How to complete this task ->
Present every line of the records below as a numbered list, omitting any blank lines.

━━━━━ Exercise input ━━━━━

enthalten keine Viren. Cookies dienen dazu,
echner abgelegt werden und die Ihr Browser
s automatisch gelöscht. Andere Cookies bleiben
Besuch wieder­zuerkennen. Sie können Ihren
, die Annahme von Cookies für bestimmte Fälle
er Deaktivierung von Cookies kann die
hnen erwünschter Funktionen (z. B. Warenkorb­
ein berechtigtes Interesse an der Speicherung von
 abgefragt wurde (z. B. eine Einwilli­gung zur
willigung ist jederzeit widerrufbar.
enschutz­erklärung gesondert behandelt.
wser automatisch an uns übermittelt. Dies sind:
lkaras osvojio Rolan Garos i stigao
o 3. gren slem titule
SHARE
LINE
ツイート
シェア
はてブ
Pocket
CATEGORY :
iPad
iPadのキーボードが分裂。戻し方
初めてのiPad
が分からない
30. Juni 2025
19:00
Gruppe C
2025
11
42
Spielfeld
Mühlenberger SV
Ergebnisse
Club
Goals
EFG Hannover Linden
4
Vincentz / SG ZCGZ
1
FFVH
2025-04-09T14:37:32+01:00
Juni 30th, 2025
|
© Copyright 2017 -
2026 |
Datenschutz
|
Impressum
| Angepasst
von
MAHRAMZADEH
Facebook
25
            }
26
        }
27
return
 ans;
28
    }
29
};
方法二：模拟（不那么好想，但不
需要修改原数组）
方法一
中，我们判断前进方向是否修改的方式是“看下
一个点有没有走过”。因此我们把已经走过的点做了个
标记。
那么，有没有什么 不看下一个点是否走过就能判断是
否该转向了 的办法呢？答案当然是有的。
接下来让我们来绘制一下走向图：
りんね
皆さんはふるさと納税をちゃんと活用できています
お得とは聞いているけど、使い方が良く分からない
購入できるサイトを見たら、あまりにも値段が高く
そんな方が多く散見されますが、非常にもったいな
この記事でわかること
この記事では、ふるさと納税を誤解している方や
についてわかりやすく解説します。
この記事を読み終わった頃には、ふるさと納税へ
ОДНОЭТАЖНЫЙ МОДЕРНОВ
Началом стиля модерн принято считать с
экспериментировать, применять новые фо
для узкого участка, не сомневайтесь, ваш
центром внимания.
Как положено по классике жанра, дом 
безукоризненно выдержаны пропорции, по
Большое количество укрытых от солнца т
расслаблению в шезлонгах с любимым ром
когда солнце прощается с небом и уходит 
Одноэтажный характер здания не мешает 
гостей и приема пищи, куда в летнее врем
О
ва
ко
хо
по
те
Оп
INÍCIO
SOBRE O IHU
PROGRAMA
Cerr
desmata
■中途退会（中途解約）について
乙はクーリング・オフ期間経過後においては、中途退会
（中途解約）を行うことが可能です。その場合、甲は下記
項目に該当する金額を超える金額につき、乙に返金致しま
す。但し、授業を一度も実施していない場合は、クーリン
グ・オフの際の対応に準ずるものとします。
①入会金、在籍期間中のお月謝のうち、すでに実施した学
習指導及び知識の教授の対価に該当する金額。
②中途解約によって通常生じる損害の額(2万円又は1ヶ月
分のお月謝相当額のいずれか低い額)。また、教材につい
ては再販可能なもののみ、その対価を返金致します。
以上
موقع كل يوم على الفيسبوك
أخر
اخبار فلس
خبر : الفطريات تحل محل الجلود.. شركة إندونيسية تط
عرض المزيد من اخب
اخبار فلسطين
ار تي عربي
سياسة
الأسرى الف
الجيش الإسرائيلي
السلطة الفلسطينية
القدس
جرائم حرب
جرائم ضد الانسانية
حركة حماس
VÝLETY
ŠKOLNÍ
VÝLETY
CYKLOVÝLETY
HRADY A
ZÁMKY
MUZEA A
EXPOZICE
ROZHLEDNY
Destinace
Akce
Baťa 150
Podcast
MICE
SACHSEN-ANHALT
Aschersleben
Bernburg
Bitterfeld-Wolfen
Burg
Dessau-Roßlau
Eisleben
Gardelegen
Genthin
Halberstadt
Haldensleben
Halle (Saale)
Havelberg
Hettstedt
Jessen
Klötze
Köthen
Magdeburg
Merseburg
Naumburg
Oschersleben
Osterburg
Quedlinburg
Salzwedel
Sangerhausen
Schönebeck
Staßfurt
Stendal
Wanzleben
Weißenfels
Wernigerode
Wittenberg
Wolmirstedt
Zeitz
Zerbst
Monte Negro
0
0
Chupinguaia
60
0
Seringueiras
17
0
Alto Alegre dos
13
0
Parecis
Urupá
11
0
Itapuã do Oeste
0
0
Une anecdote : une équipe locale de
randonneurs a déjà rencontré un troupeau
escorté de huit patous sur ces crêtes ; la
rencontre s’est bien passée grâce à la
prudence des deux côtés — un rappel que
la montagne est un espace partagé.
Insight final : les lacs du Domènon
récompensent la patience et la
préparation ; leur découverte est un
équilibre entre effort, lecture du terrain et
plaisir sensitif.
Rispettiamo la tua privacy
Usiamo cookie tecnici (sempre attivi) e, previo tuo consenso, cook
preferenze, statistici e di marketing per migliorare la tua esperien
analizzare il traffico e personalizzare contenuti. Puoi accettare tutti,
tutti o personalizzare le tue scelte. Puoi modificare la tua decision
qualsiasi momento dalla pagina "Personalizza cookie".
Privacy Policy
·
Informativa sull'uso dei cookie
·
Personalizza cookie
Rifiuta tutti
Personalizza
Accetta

━━━━━

Answer area ->
1. enthalten keine Viren. Cookies dienen dazu,
2. echner abgelegt werden und die Ihr Browser
3. s automatisch gelöscht. Andere Cookies bleiben
4. Besuch wieder­zuerkennen. Sie können Ihren
5. , die Annahme von Cookies für bestimmte Fälle
6. er Deaktivierung von Cookies kann die
7. hnen erwünschter Funktionen (z. B. Warenkorb­
8. ein berechtigtes Interesse an der Speicherung von
9.  abgefragt wurde (z. B. eine Einwilli­gung zur
10. willigung ist jederzeit widerrufbar.
11. enschutz­erklärung gesondert behandelt.
12. wser automatisch an uns übermittelt. Dies sind:
13. lkaras osvojio Rolan Garos i stigao
14. o 3. gren slem titule
15. SHARE
16. LINE
17. ツイート
18. シェア
19. はてブ
20. Pocket
21. CATEGORY :
22. iPad
23. iPadのキーボードが分裂。戻し方
24. 初めてのiPad
25. が分からない
26. 30. Juni 2025
27. 19:00
28. Gruppe C
29. 2025
30. 11
31. 42
32. Spielfeld
33. Mühlenberger SV
34. Ergebnisse
35. Club
36. Goals
37. EFG Hannover Linden
38. 4
39. Vincentz / SG ZCGZ
40. 1
41. FFVH
42. 2025-04-09T14:37:32+01:00
43. Juni 30th, 2025
44. |
45. © Copyright 2017 -
46. 2026 |
47. Datenschutz
48. |
49. Impressum
50. | Angepasst
51. von
52. MAHRAMZADEH
53. Facebook
54. 25
55.             }
56. 26
57.         }
58. 27
59. return
60.  ans;
61. 28
62.     }
63. 29
64. };
65. 方法二：模拟（不那么好想，但不
66. 需要修改原数组）
67. 方法一
68. 中，我们判断前进方向是否修改的方式是“看下
69. 一个点有没有走过”。因此我们把已经走过的点做了个
70. 标记。
71. 那么，有没有什么 不看下一个点是否走过就能判断是
72. 否该转向了 的办法呢？答案当然是有的。
73. 接下来让我们来绘制一下走向图：
74. りんね
75. 皆さんはふるさと納税をちゃんと活用できています
76. お得とは聞いているけど、使い方が良く分からない
77. 購入できるサイトを見たら、あまりにも値段が高く
78. そんな方が多く散見されますが、非常にもったいな
79. この記事でわかること
80. この記事では、ふるさと納税を誤解している方や
81. についてわかりやすく解説します。
82. この記事を読み終わった頃には、ふるさと納税へ
83. ОДНОЭТАЖНЫЙ МОДЕРНОВ
84. Началом стиля модерн принято считать с
85. экспериментировать, применять новые фо
86. для узкого участка, не сомневайтесь, ваш
87. центром внимания.
88. Как положено по классике жанра, дом 
89. безукоризненно выдержаны пропорции, по
90. Большое количество укрытых от солнца т
91. расслаблению в шезлонгах с любимым ром
92. когда солнце прощается с небом и уходит 
93. Одноэтажный характер здания не мешает 
94. гостей и приема пищи, куда в летнее врем
95. О
96. ва
97. ко
98. хо
99. по
100. те
101. Оп
102. INÍCIO
103. SOBRE O IHU
104. PROGRAMA
105. Cerr
106. desmata
107. ■中途退会（中途解約）について
108. 乙はクーリング・オフ期間経過後においては、中途退会
109. （中途解約）を行うことが可能です。その場合、甲は下記
110. 項目に該当する金額を超える金額につき、乙に返金致しま
111. す。但し、授業を一度も実施していない場合は、クーリン
112. グ・オフの際の対応に準ずるものとします。
113. ①入会金、在籍期間中のお月謝のうち、すでに実施した学
114. 習指導及び知識の教授の対価に該当する金額。
115. ②中途解約によって通常生じる損害の額(2万円又は1ヶ月
116. 分のお月謝相当額のいずれか低い額)。また、教材につい
117. ては再販可能なもののみ、その対価を返金致します。
118. 以上
119. موقع كل يوم على الفيسبوك
120. أخر
121. اخبار فلس
122. خبر : الفطريات تحل محل الجلود.. شركة إندونيسية تط
123. عرض المزيد من اخب
124. اخبار فلسطين
125. ار تي عربي
126. سياسة
127. الأسرى الف
128. الجيش الإسرائيلي
129. السلطة الفلسطينية
130. القدس
131. جرائم حرب
132. جرائم ضد الانسانية
133. حركة حماس
134. VÝLETY
135. ŠKOLNÍ
136. VÝLETY
137. CYKLOVÝLETY
138. HRADY A
139. ZÁMKY
140. MUZEA A
141. EXPOZICE
142. ROZHLEDNY
143. Destinace
144. Akce
145. Baťa 150
146. Podcast
147. MICE
148. SACHSEN-ANHALT
149. Aschersleben
150. Bernburg
151. Bitterfeld-Wolfen
152. Burg
153. Dessau-Roßlau
154. Eisleben
155. Gardelegen
156. Genthin
157. Halberstadt
158. Haldensleben
159. Halle (Saale)
160. Havelberg
161. Hettstedt
162. Jessen
163. Klötze
164. Köthen
165. Magdeburg
166. Merseburg
167. Naumburg
168. Oschersleben
169. Osterburg
170. Quedlinburg
171. Salzwedel
172. Sangerhausen
173. Schönebeck
174. Staßfurt
175. Stendal
176. Wanzleben
177. Weißenfels
178. Wernigerode
179. Wittenberg
180. Wolmirstedt
181. Zeitz
182. Zerbst
183. Monte Negro
184. 0
185. 0
186. Chupinguaia
187. 60
188. 0
189. Seringueiras
190. 17
191. 0
192. Alto Alegre dos
193. 13
194. 0
195. Parecis
196. Urupá
197. 11
198. 0
199. Itapuã do Oeste
200. 0
201. 0
202. Une anecdote : une équipe locale de
203. randonneurs a déjà rencontré un troupeau
204. escorté de huit patous sur ces crêtes ; la
205. rencontre s’est bien passée grâce à la
206. prudence des deux côtés — un rappel que
207. la montagne est un espace partagé.
208. Insight final : les lacs du Domènon
209. récompensent la patience et la
210. préparation ; leur découverte est un
211. équilibre entre effort, lecture du terrain et
212. plaisir sensitif.
213. Rispettiamo la tua privacy
214. Usiamo cookie tecnici (sempre attivi) e, previo tuo consenso, cook
215. preferenze, statistici e di marketing per migliorare la tua esperien
216. analizzare il traffico e personalizzare contenuti. Puoi accettare tutti,
217. tutti o personalizzare le tue scelte. Puoi modificare la tua decision
218. qualsiasi momento dalla pagina "Personalizza cookie".
219. Privacy Policy
220. ·
221. Informativa sull'uso dei cookie
222. ·
223. Personalizza cookie
224. Rifiuta tutti
225. Personalizza
226. Accetta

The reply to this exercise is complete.